The next stage for these attack frameworks could easily be an agent that runs on the backend, awaiting operator requests. These requests might include searching for, compiling, and locally testing exploits for software the operator found on the target system.
But this is just the beginning. The list below illustrates other developments likely to be adopted by malicious operators:
- To accelerate operations, an agent may analyze the operator’s console and suggest actions based on console inputs.

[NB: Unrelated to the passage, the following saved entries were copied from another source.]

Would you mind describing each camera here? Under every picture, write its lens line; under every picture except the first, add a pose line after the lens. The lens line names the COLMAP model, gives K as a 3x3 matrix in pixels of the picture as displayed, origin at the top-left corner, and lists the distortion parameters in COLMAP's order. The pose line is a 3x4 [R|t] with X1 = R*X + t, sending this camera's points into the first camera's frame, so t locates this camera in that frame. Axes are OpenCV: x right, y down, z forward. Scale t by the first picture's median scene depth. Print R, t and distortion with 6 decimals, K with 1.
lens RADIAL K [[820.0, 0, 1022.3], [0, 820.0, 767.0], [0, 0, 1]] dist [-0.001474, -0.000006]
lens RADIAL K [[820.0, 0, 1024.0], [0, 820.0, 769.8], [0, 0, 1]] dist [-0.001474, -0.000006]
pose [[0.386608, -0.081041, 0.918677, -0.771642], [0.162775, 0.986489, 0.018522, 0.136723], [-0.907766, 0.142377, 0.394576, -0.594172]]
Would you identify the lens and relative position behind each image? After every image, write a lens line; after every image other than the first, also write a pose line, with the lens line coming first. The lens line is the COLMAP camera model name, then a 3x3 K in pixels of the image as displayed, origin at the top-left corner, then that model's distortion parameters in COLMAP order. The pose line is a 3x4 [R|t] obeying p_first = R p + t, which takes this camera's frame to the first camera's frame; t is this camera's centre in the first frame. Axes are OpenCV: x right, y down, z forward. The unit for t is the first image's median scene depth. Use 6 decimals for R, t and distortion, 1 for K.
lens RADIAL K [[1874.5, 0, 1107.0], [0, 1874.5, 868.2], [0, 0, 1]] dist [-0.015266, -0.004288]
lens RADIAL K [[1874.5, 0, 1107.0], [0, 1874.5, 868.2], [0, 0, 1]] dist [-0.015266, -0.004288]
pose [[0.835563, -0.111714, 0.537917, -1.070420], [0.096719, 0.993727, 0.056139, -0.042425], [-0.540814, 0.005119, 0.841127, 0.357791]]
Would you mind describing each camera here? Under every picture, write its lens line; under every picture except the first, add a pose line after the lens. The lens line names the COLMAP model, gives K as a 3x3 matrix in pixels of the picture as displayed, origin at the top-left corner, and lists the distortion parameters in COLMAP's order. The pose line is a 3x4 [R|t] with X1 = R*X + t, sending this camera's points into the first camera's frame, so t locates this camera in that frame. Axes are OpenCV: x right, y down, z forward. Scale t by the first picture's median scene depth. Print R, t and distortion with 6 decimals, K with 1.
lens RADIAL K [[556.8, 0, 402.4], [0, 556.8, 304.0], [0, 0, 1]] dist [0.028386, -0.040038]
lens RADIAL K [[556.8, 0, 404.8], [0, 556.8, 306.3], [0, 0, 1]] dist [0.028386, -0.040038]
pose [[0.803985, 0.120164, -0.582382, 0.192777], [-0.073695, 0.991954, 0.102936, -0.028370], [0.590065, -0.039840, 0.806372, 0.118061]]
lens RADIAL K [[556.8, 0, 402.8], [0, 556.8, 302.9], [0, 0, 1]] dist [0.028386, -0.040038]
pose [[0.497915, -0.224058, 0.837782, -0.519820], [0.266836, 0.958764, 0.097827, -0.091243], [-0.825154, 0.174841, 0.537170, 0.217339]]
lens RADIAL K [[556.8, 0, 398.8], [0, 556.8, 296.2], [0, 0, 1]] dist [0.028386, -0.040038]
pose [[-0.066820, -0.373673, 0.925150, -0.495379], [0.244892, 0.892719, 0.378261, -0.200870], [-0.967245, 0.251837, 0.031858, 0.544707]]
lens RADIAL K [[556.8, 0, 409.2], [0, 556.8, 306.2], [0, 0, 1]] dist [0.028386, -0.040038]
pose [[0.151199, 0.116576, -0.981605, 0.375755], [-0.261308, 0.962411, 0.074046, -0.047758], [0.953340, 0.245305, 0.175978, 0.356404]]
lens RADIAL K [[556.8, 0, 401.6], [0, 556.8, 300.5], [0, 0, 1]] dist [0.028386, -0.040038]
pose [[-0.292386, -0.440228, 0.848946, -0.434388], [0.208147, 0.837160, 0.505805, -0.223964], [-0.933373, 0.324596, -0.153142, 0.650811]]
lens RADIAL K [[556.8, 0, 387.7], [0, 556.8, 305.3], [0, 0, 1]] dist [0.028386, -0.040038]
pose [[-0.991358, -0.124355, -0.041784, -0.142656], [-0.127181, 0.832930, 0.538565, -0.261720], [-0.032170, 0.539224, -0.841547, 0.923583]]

This would both allow the agent to infer the operator’s preferences and retain memories of the target environment — details the operator could otherwise miss.
- More efficient use of an agent would involve the delegation of routine tasks, like environment exploration, system role recognition, and data exfiltration.
- Eventually, an agent could be deployed directly in the victim environment to handle specific tasks, contacting the backend for inference. In this scenario, the operator simply assigns the agent a task and waits for a result, with the agent using covert channels, that don’t need to be synchronous.
- The ultimate threat is a fully autonomous agent deployed and assigned a specific objective, using local inference and only contacting the backend upon task completion. Local inference reduces the risk of detection, as backend communications are kept to a minimum. Additionally, in long-term operations, the agent can perform tasks slowly, adapt its tactics from system to system, and even be instructed to use only living-off-the-land binaries (LOLBins).
These scenarios can be adapted by defenders to automate threat hunting and response, but all strategies must account for the risks and guardrails discussed earlier.